=== Section Start ===
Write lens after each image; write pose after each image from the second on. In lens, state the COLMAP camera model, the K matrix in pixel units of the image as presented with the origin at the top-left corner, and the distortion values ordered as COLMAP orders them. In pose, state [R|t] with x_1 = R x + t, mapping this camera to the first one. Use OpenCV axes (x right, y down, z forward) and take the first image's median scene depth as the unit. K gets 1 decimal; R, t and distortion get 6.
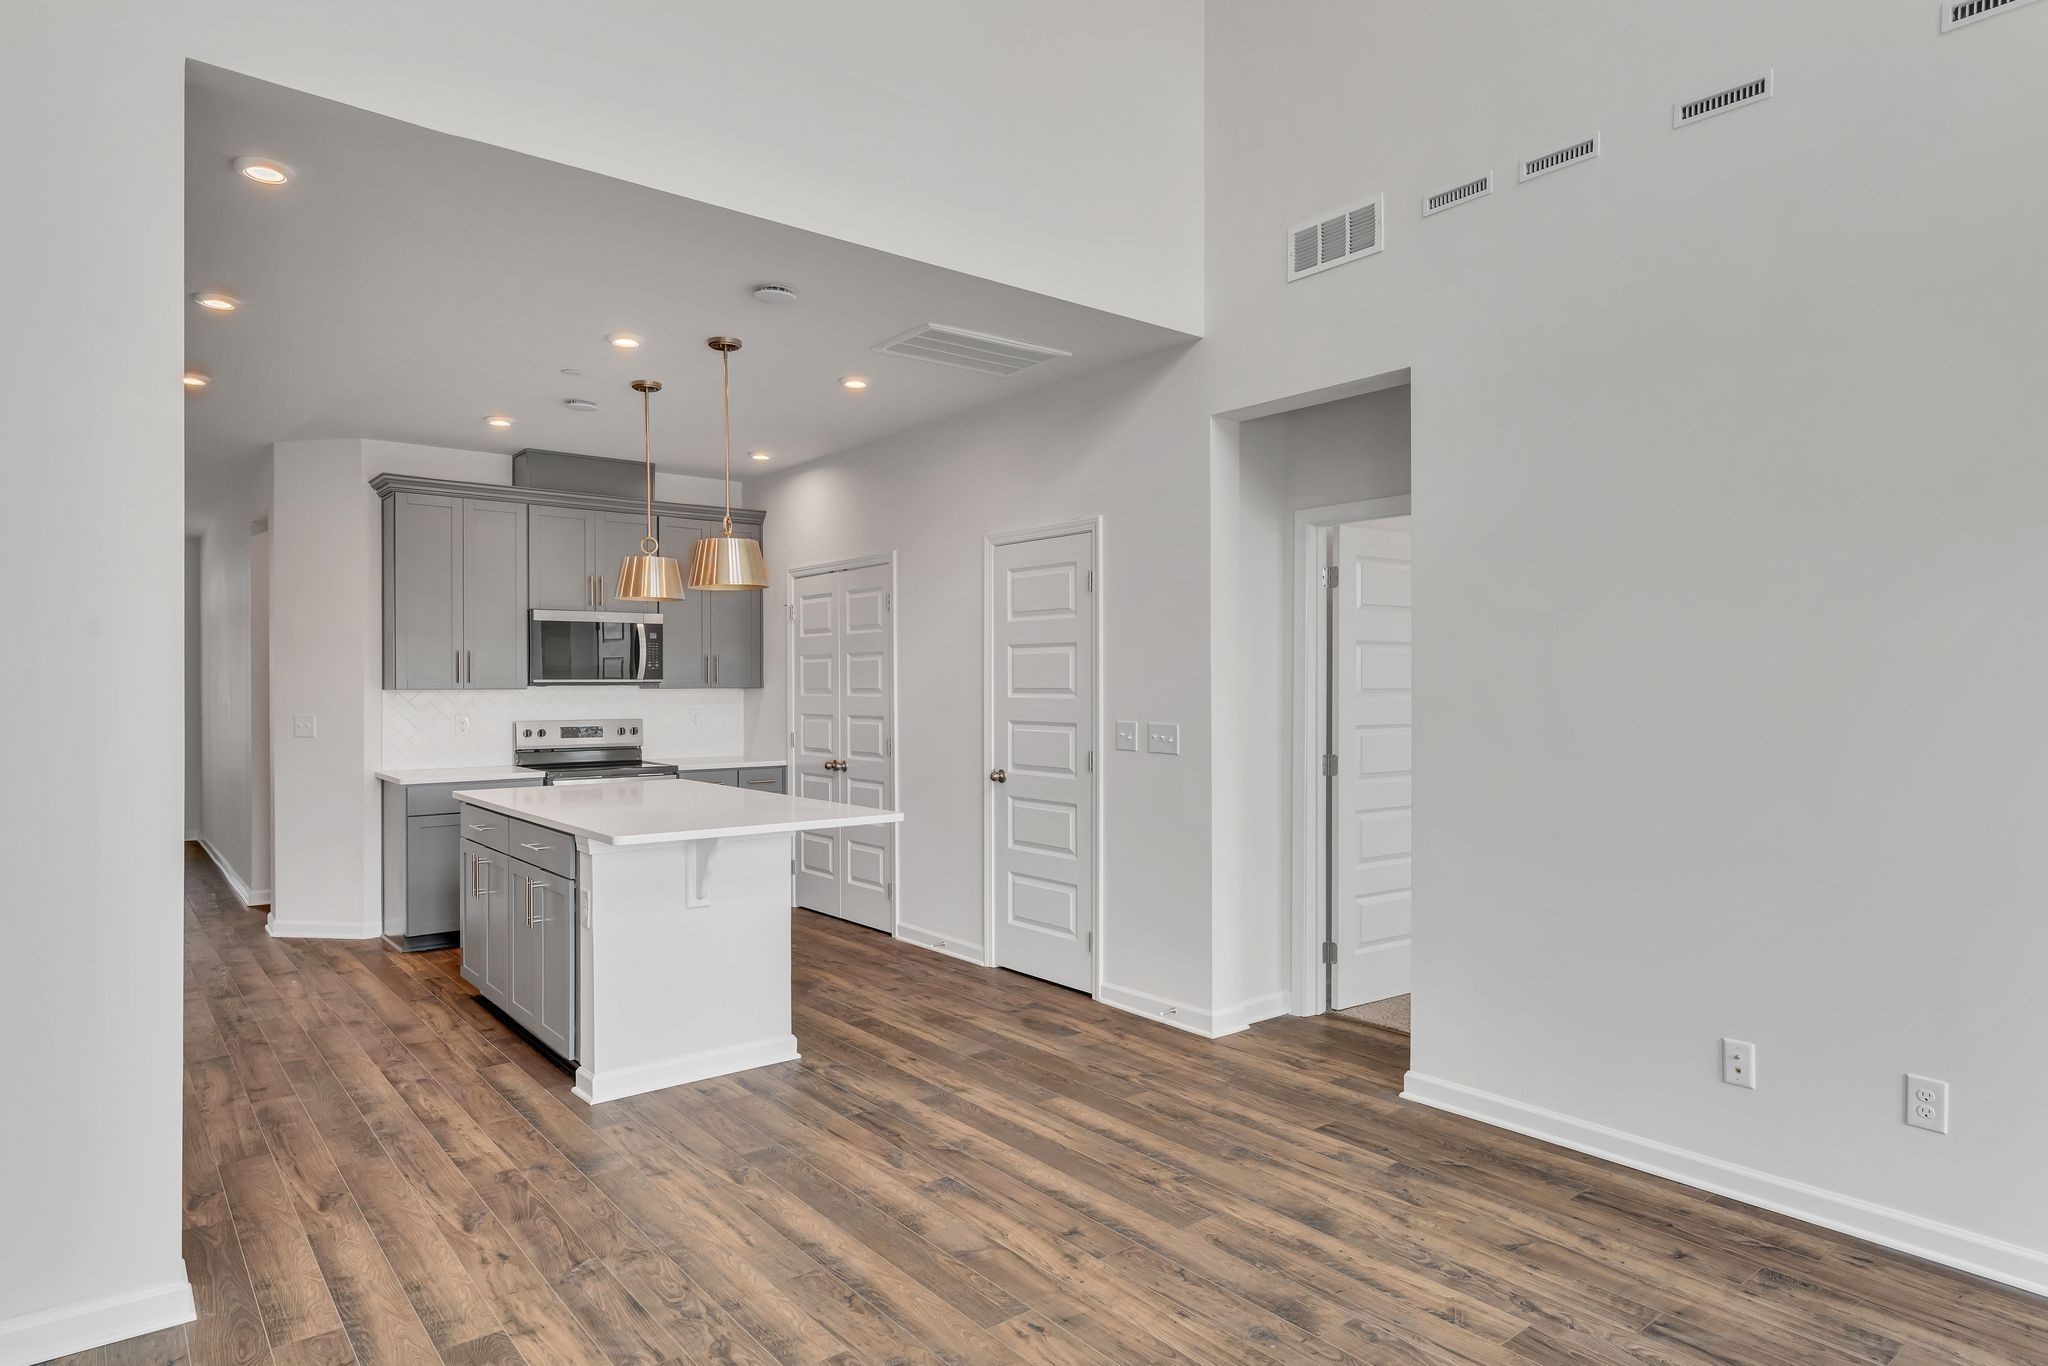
lens RADIAL K [[1198.8, 0, 1057.4], [0, 1198.8, 692.3], [0, 0, 1]] dist [-0.003802, -0.001677]
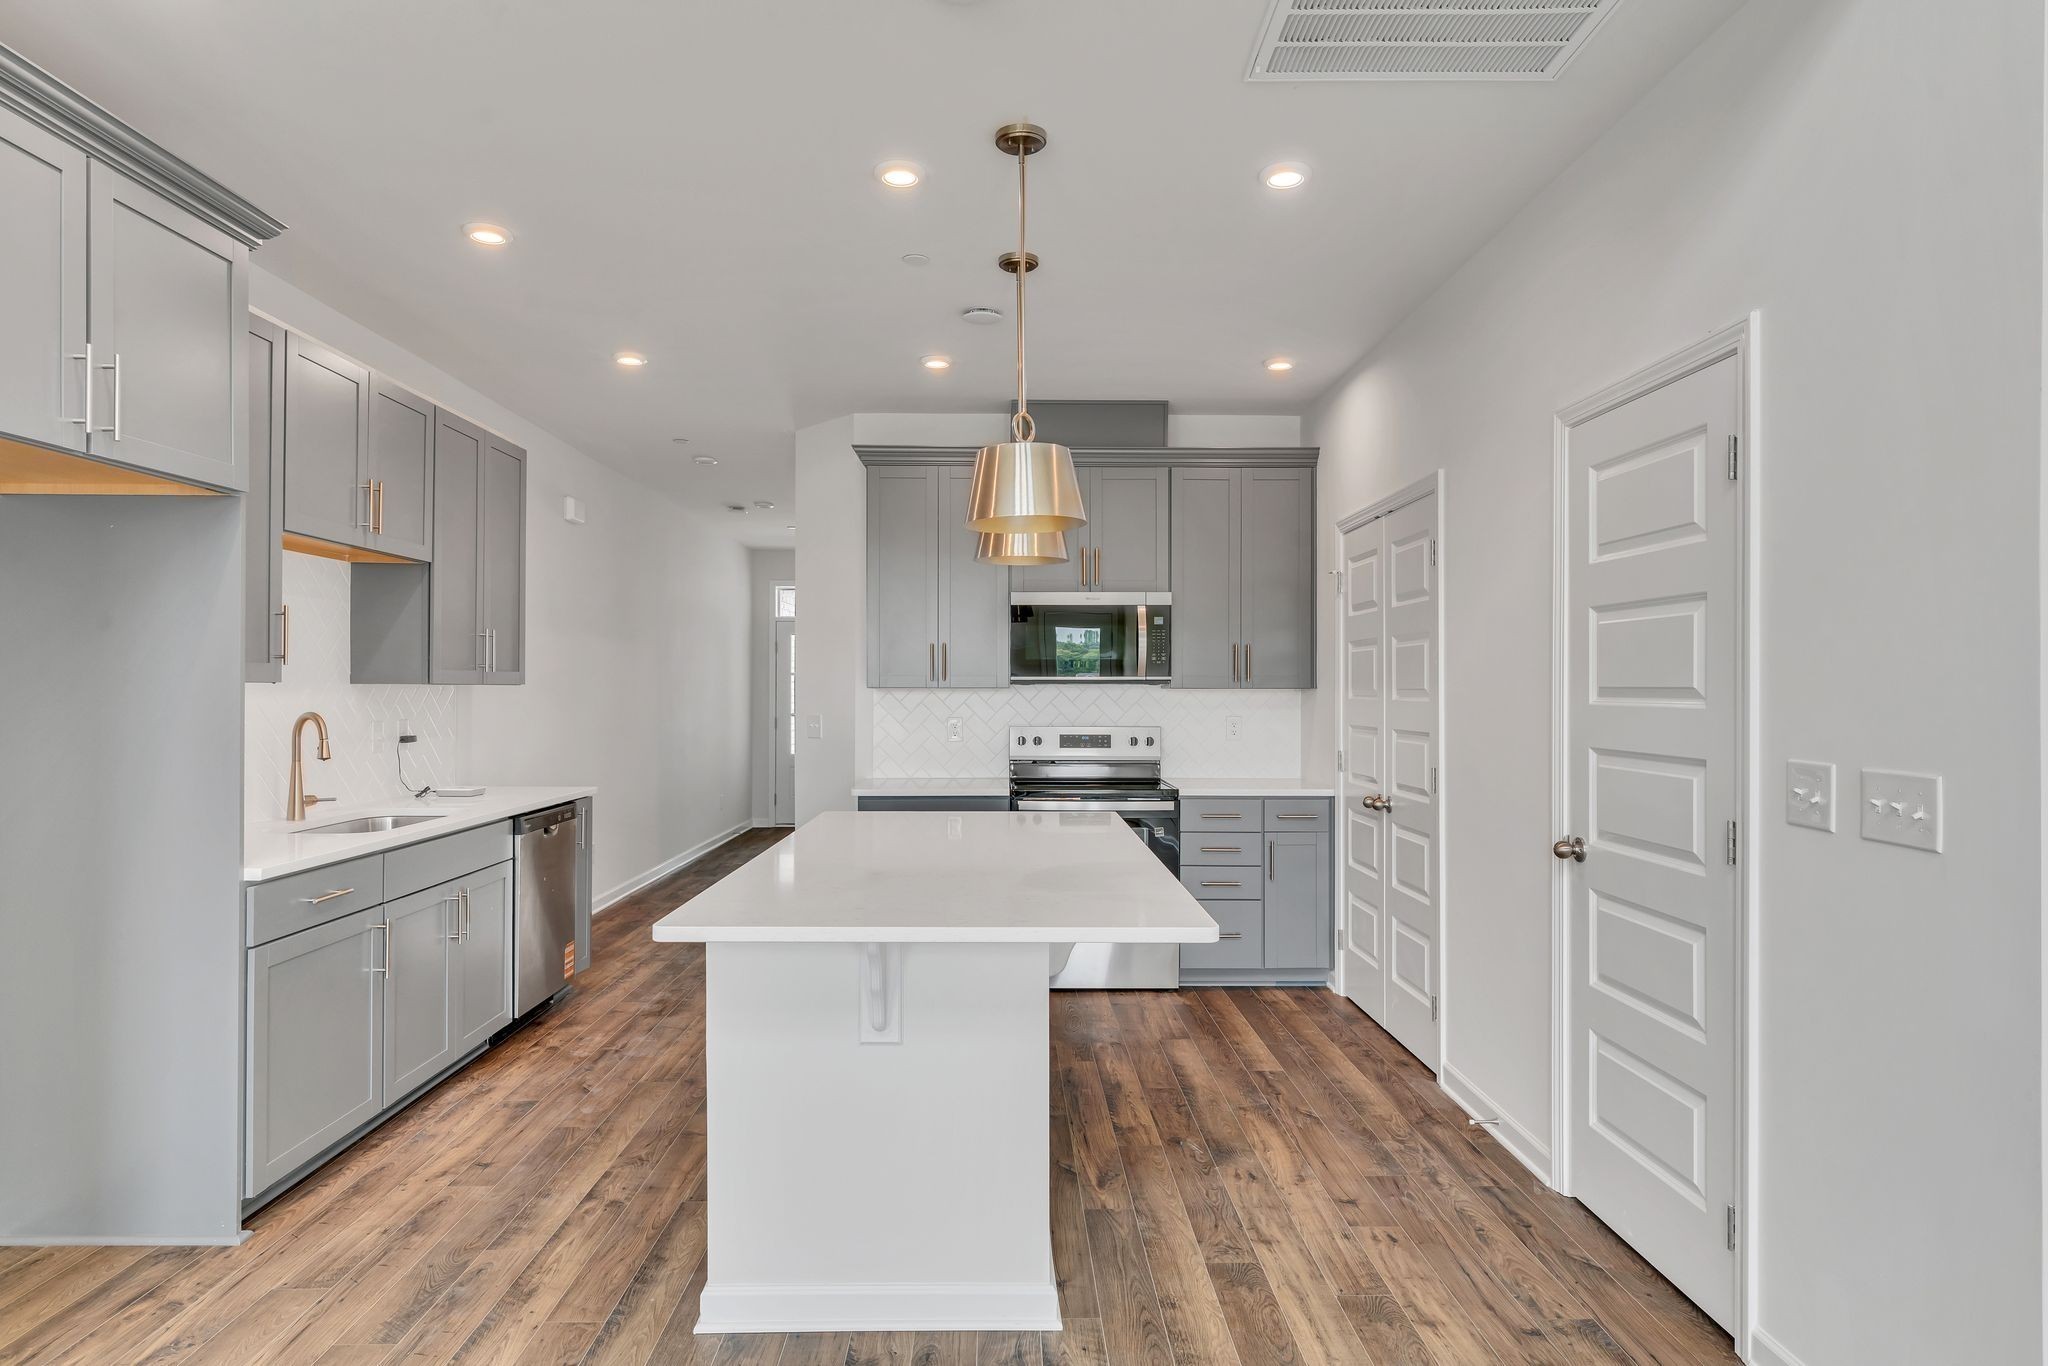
lens RADIAL K [[1192.0, 0, 991.0], [0, 1192.0, 692.7], [0, 0, 1]] dist [0.001338, -0.000419]
pose [[0.768322, 0.005688, -0.640038, 0.093813], [-0.007676, 0.999970, -0.000327, 0.001045], [0.640018, 0.005164, 0.768343, 0.414932]]
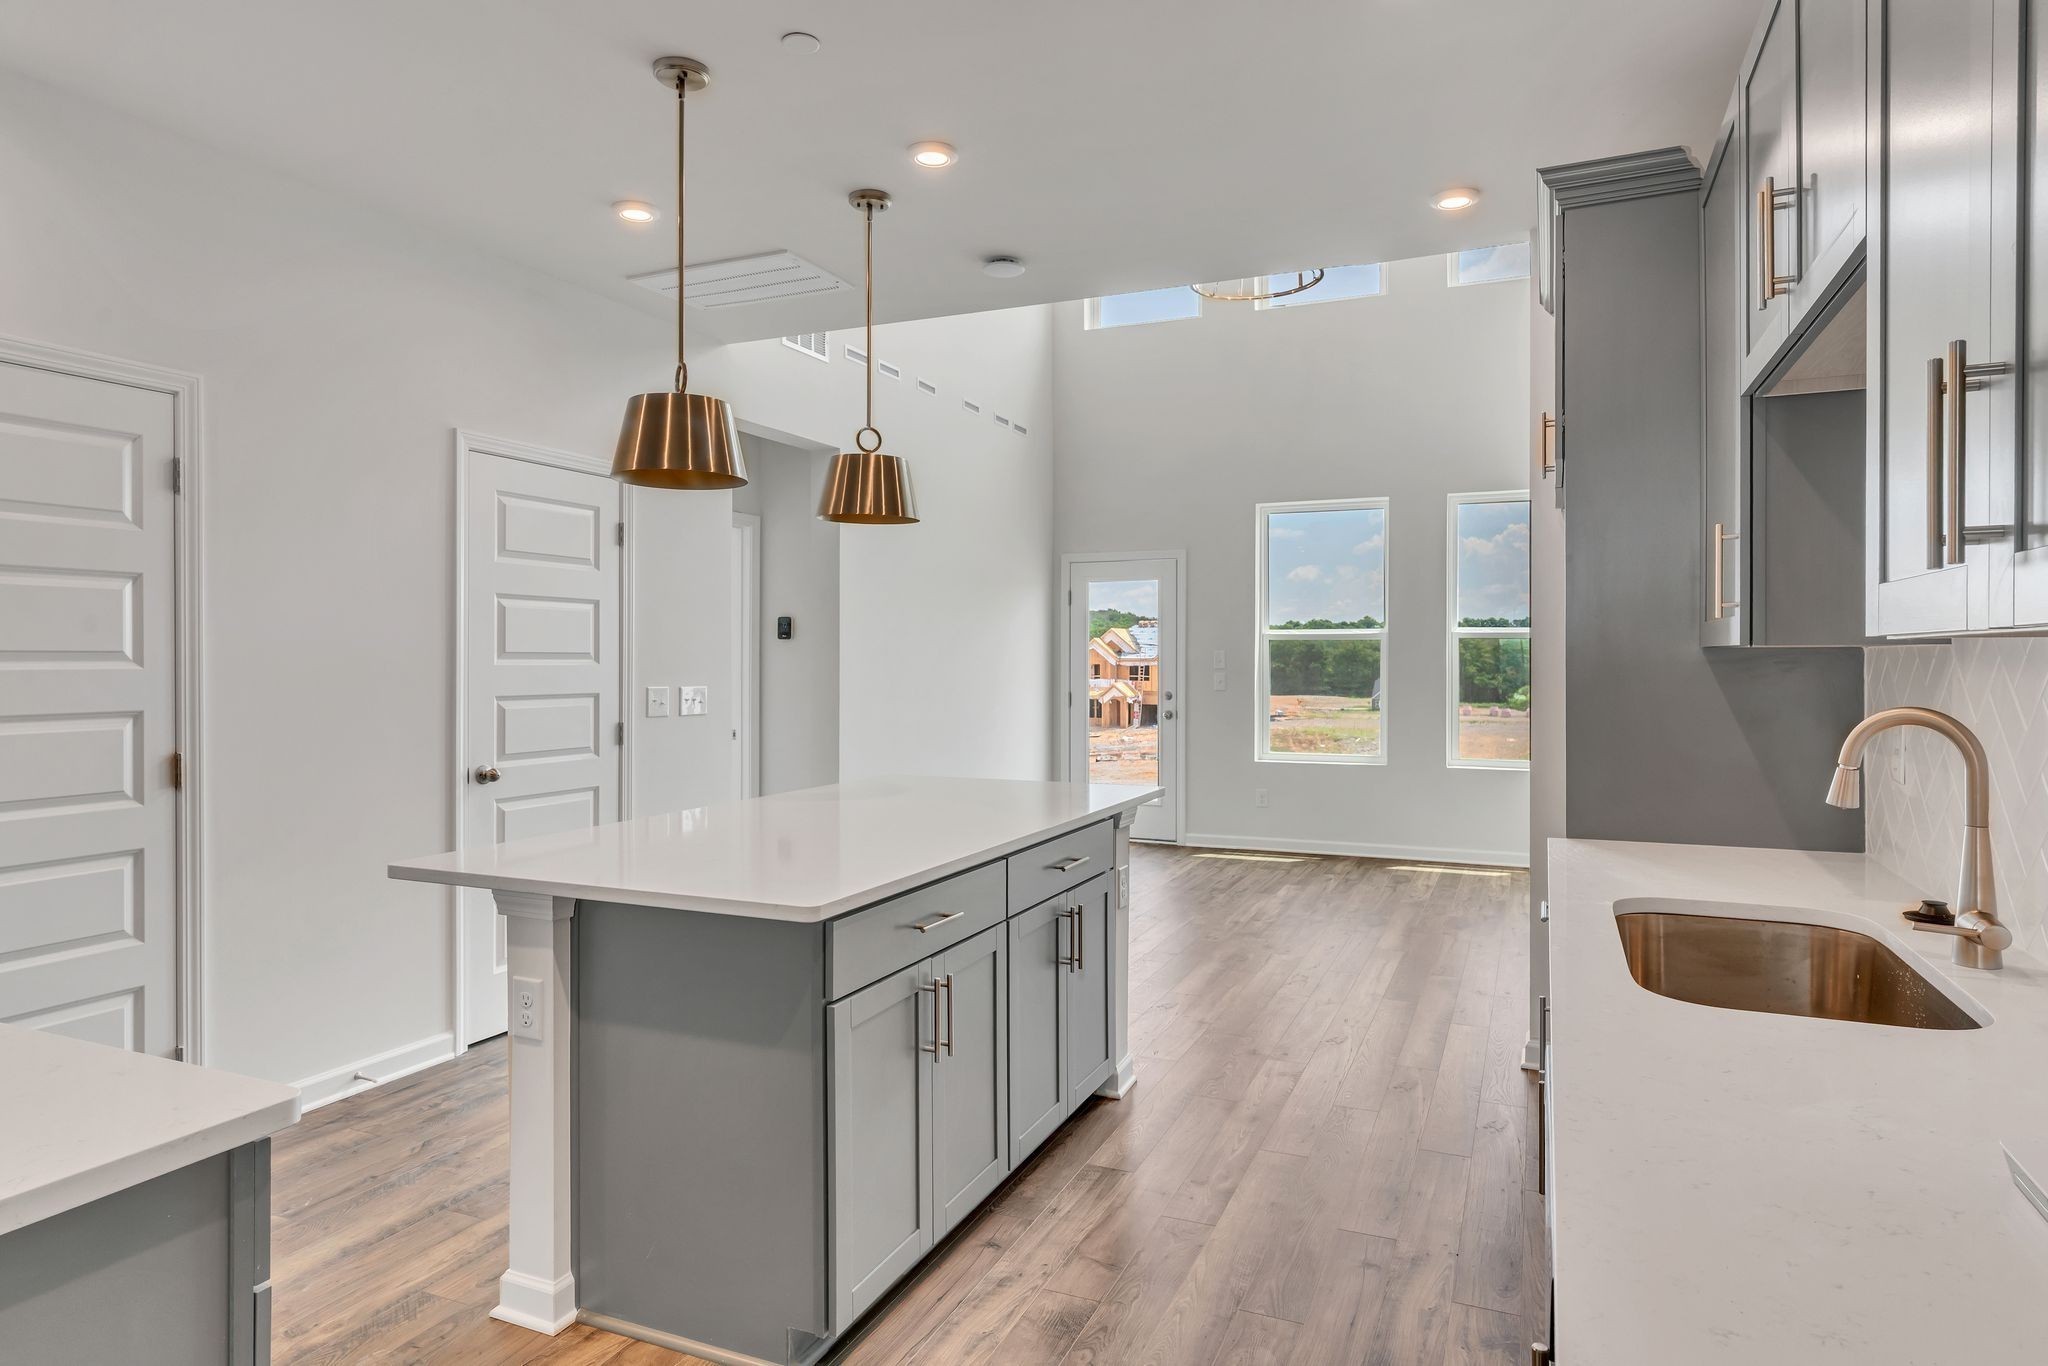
lens RADIAL K [[1192.0, 0, 991.0], [0, 1192.0, 692.7], [0, 0, 1]] dist [0.001338, -0.000419]
pose [[-0.436015, -0.024989, 0.899592, -0.815228], [0.003847, 0.999554, 0.029630, 0.000944], [-0.899931, 0.016380, -0.435724, 1.034572]]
=== Section End ===
-- EXERCISE --
Please output every line of the listing as it stands, and omit its images.

-- RESPONSE BOX --
Write lens after each image; write pose after each image from the second on. In lens, state the COLMAP camera model, the K matrix in pixel units of the image as presented with the origin at the top-left corner, and the distortion values ordered as COLMAP orders them. In pose, state [R|t] with x_1 = R x + t, mapping this camera to the first one. Use OpenCV axes (x right, y down, z forward) and take the first image's median scene depth as the unit. K gets 1 decimal; R, t and distortion get 6.
lens RADIAL K [[1198.8, 0, 1057.4], [0, 1198.8, 692.3], [0, 0, 1]] dist [-0.003802, -0.001677]
lens RADIAL K [[1192.0, 0, 991.0], [0, 1192.0, 692.7], [0, 0, 1]] dist [0.001338, -0.000419]
pose [[0.768322, 0.005688, -0.640038, 0.093813], [-0.007676, 0.999970, -0.000327, 0.001045], [0.640018, 0.005164, 0.768343, 0.414932]]
lens RADIAL K [[1192.0, 0, 991.0], [0, 1192.0, 692.7], [0, 0, 1]] dist [0.001338, -0.000419]
pose [[-0.436015, -0.024989, 0.899592, -0.815228], [0.003847, 0.999554, 0.029630, 0.000944], [-0.899931, 0.016380, -0.435724, 1.034572]]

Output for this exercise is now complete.